▶ _Problem set_
a) In the baseball game recap, answer these questions:
(i) How many pitches did Kershaw need to get through the first inning?
(ii) Who hit the sac fly that tied the game?
(iii) Which pitcher replaced Tony Cingrani?
b) Can you render this sentence from the baseball game recap in Spanish: "Charlie Culberson followed the double with a sac fly to tie the game."
c) Would you write the next part of the baseball game recap, picking up after its final sentence?

▶ _Document passage_
(begin)

At the outset of the game, it looked like both sides were in for a pitcher’s duel, albeit a short-lived one. Kershaw needed 23 pitches to get through the first inning, but worked out of a jam to strand two baserunners and was able to make it through three scoreless innings before Albert Almora Jr.’s two-run homer in the fourth. Quintana was more dominant, setting down 11 of the first 12 batters to preserve Chicago’s one-run lead through four frames.

In the fifth, the Dodgers caught up with him. Logan Forsythe and Austin Barnes drew back-to-back walks, which prompted a visit to the mound moments before Yasiel Puig ripped a one-out RBI double into center field. Charlie Culberson followed the double with a sac fly to tie the game.

With the score knotted 2-2 in the sixth and Kershaw closing in on 90 pitches, Dodgers’ skipper Dave Roberts pulled the left-hander for fellow lefty Tony Cingrani. The five-inning performance stands as Kershaw’s shortest postseason start since Game 6 of the 2016 NLCS. Cingrani, meanwhile, pitched to just one batter, inducing a groundout before he was pulled for Kenta Maeda.

(end)

▶ _Given data_
(begin)

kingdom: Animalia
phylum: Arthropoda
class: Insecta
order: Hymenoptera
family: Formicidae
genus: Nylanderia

(end)
(begin)

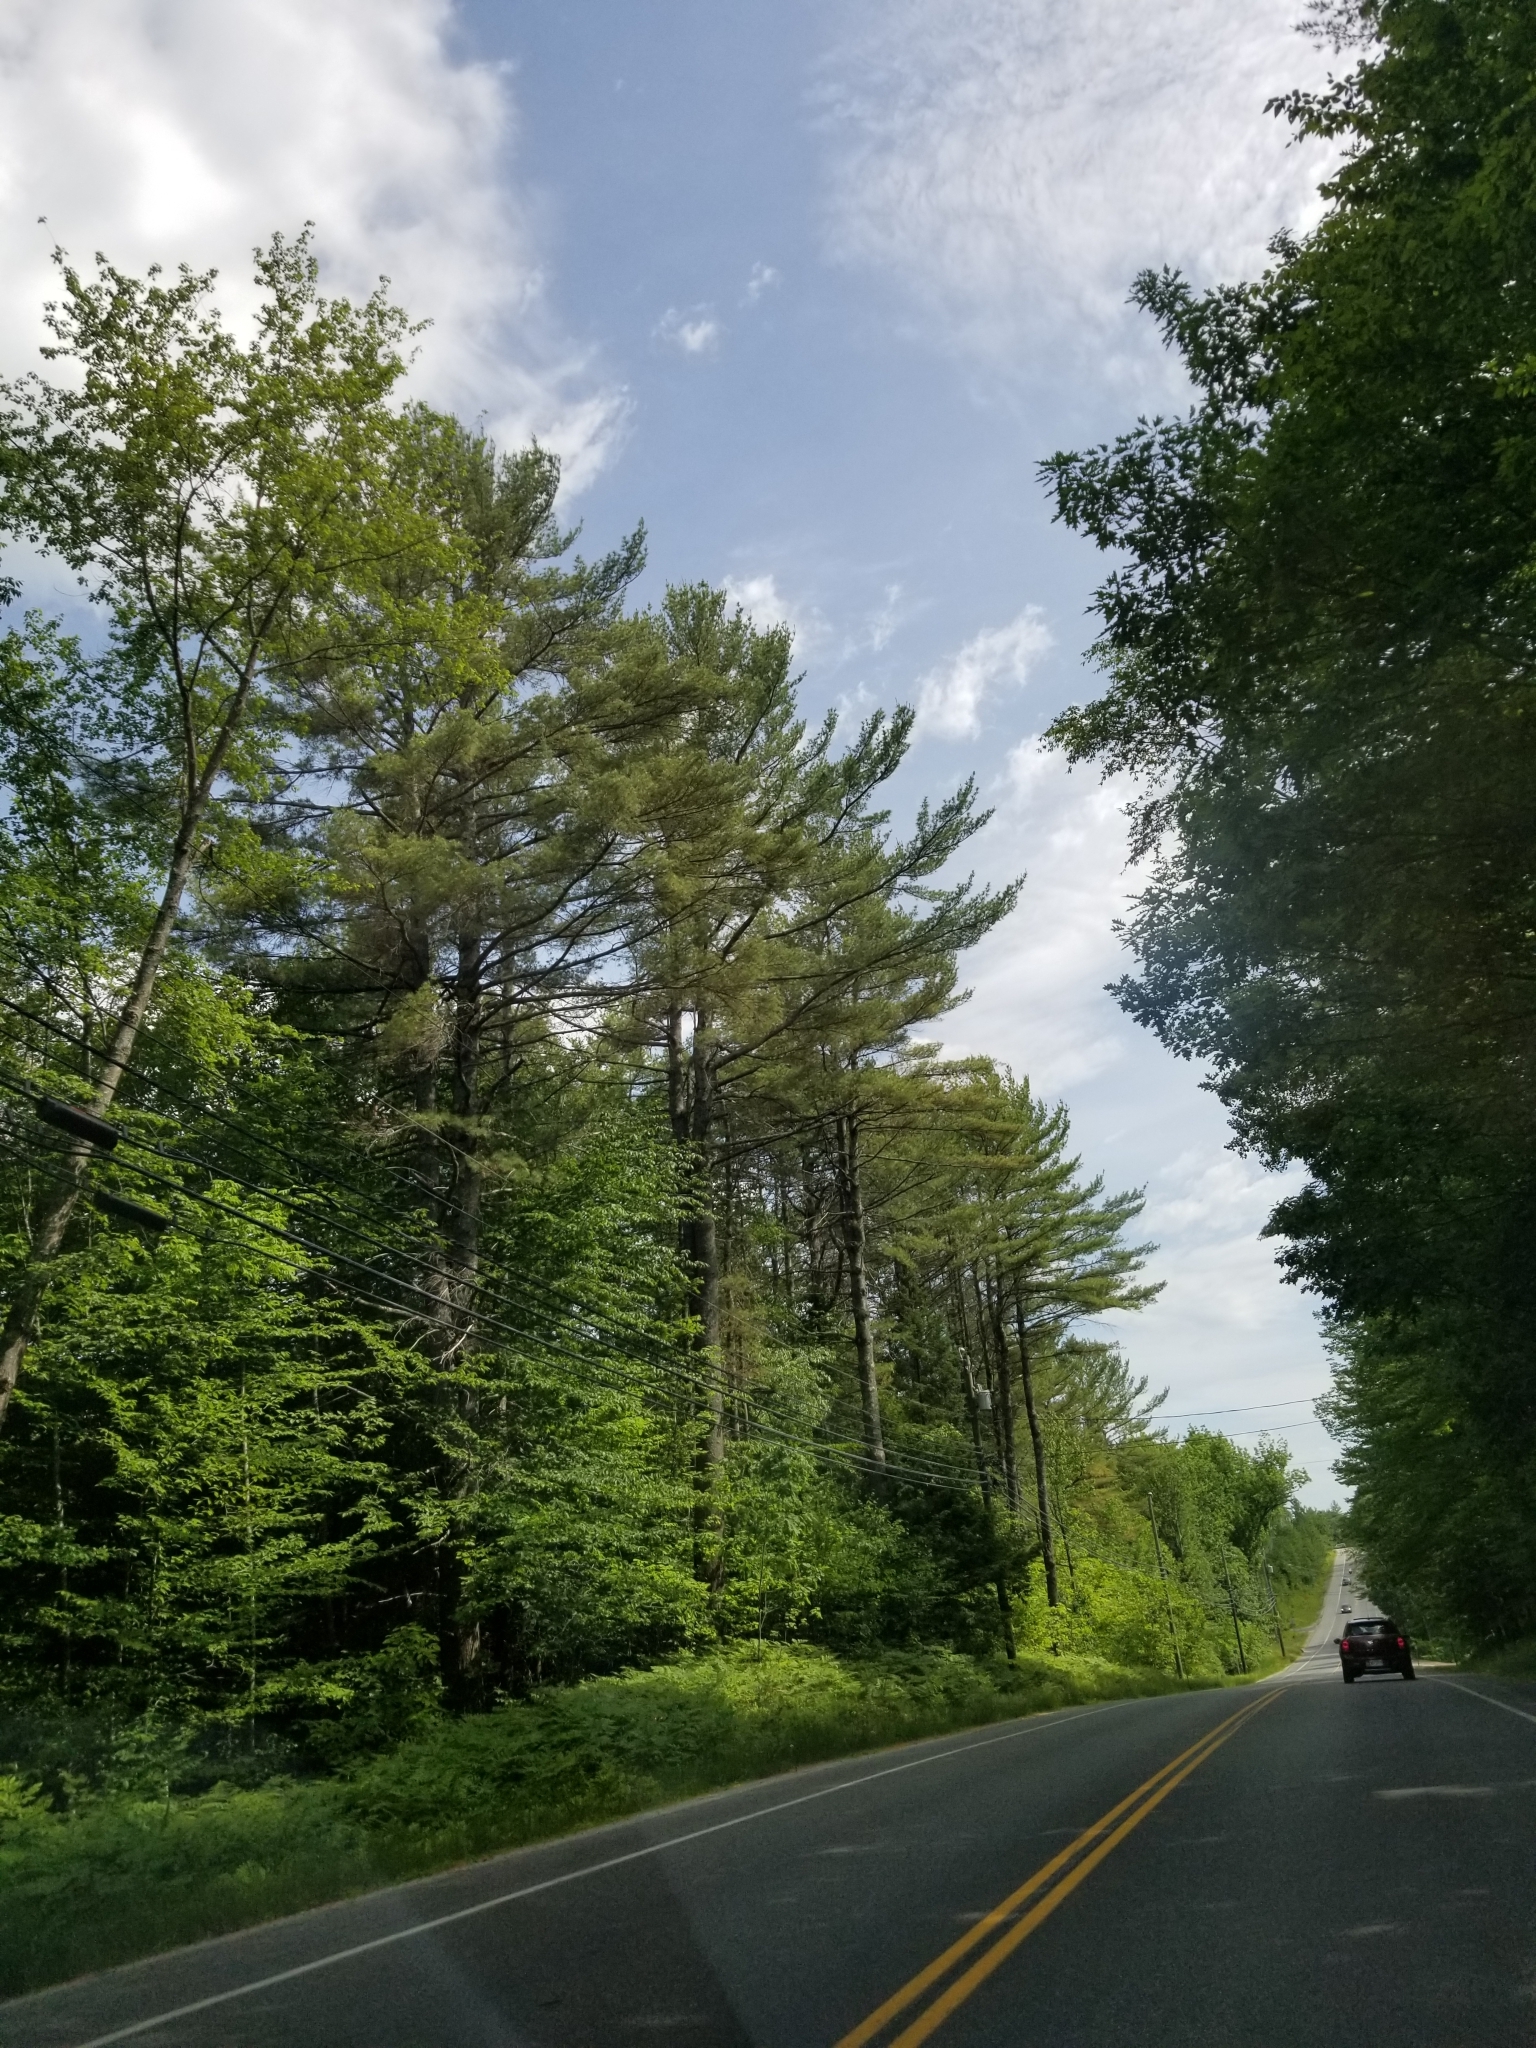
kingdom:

(end)

▶ _Answers for the exercise_
a)
(i) 23
(ii) Charlie Culberson
(iii) Kenta Maeda

b) Charlie Culberson siguió al doble con un elevado de sacrificio para empatar el partido.

c)
The Dodgers kept things interesting for Hector Rondon, who replaced Quintana in the sixth and promptly gave up a 401-foot, go-ahead home run to Chris Taylor. Rondon was immediately removed from the mound, but the damage had already been done. In the seventh, Yasiel Puig led off with another home run, this one a 378-footer courtesy of Mike Montgomery.

The real drama, however, came later. Culberson doubled into left field, followed by a base hit from Taylor. With one out and John Lackey on the mound, Justin Turner lined a single into left to score Culberson, who was blocked at the plate by Cubs’ catcher Willson Contreras. The initial ruling determined Culberson was out at home, but a challenge revealed that Contreras had violated the home-plate collision rule by blocking the runner’s path to home plate without first having possession of the ball.

Despite protests from an irate Joe Maddon, the ruling was overturned in the Dodgers’ favor, boosting them to a three-run lead with two innings left to play. The Cubs couldn’t get another runner on base against Tony Watson and Kenley Jansen, the latter of whom struck out the side on 13 pitches to cap the Dodgers’ win in the ninth.

Game 2 is set for Sunday evening, when Rich Hill (12-8, 3.32 ERA) will face off against Jon Lester (13-8, 4.33 ERA) at 7:30 PM ET. From there, the series will move to Chicago for Games 3 (Yu Darvish vs. Kyle Hendricks) and 4 (Alex Wood vs. Jake Arrieta).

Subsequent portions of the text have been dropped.